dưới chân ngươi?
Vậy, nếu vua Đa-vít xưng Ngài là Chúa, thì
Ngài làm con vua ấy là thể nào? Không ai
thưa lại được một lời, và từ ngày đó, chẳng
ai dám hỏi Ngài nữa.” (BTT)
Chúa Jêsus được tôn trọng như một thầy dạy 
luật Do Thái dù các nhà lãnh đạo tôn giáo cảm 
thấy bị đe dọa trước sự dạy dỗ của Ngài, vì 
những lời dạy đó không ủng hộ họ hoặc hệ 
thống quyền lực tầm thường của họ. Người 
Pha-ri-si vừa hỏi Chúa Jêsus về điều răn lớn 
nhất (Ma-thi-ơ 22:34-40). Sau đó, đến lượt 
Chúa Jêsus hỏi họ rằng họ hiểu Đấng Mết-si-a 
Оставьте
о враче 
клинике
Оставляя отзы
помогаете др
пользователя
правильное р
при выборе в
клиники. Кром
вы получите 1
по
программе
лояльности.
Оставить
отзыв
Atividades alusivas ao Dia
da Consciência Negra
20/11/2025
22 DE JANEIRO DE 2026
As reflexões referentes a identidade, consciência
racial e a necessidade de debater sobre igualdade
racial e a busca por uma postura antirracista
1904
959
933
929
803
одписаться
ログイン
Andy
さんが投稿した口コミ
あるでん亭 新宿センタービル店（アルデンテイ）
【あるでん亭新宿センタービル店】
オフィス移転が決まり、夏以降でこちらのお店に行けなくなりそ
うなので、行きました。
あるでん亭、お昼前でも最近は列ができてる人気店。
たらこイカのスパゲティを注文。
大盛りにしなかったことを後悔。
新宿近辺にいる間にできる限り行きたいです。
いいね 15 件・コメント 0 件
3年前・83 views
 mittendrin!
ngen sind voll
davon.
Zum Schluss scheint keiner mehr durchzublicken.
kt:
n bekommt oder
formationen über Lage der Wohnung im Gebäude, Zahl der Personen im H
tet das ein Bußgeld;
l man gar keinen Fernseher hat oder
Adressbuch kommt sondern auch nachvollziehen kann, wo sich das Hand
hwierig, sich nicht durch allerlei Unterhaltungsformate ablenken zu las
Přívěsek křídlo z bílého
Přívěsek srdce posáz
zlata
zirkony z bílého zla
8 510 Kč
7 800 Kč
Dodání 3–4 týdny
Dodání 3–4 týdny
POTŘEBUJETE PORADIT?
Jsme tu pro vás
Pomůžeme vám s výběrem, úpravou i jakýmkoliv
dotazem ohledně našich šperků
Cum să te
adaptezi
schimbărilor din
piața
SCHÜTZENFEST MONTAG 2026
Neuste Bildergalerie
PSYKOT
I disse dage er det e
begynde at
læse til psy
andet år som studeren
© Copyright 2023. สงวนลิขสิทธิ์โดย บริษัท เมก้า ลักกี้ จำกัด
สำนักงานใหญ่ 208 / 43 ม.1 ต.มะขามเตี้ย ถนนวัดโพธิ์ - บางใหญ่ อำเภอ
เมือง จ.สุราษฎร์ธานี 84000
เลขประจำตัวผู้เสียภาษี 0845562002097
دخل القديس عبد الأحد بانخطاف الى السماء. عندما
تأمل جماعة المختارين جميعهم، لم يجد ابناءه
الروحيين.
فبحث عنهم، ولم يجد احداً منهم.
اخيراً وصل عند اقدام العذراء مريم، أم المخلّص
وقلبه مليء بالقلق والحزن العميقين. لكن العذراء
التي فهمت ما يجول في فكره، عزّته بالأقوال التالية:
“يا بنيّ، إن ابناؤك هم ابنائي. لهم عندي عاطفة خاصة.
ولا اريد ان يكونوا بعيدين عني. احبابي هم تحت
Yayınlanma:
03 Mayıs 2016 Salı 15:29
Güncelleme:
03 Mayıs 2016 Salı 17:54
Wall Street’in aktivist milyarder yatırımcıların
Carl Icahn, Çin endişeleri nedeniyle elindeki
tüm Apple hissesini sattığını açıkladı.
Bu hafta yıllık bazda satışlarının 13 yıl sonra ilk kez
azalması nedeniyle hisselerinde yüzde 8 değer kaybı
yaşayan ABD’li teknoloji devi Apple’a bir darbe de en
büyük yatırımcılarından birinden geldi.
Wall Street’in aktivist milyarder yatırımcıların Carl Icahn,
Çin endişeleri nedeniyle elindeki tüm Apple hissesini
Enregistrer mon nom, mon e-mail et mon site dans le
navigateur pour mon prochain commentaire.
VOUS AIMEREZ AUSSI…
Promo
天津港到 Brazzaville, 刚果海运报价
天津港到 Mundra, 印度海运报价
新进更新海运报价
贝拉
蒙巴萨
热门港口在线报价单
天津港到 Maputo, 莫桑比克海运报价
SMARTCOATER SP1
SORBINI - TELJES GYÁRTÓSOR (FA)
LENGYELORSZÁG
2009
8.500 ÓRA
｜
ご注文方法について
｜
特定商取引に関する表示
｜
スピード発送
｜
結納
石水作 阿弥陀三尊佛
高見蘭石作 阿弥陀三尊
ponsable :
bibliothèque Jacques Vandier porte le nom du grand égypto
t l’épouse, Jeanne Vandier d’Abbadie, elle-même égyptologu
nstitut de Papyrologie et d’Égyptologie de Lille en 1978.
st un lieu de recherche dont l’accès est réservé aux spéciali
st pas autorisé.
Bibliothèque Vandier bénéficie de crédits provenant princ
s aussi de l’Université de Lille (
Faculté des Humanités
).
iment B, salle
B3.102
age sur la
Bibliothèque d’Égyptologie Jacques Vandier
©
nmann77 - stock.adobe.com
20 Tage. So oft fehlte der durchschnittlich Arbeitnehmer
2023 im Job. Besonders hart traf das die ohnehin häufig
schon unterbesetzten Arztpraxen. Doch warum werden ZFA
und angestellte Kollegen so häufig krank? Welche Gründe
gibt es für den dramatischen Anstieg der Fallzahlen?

════════════════

TASK BRIEF:
Reproduce word for word every line from the start of the rows through the line containing "Pha-ri-si vừa hỏi Chúa Jêsus về điều răn lớn", inclusive.

ANSWER SECTION:
dưới chân ngươi?
Vậy, nếu vua Đa-vít xưng Ngài là Chúa, thì
Ngài làm con vua ấy là thể nào? Không ai
thưa lại được một lời, và từ ngày đó, chẳng
ai dám hỏi Ngài nữa.” (BTT)
Chúa Jêsus được tôn trọng như một thầy dạy 
luật Do Thái dù các nhà lãnh đạo tôn giáo cảm 
thấy bị đe dọa trước sự dạy dỗ của Ngài, vì 
những lời dạy đó không ủng hộ họ hoặc hệ 
thống quyền lực tầm thường của họ. Người 
Pha-ri-si vừa hỏi Chúa Jêsus về điều răn lớn 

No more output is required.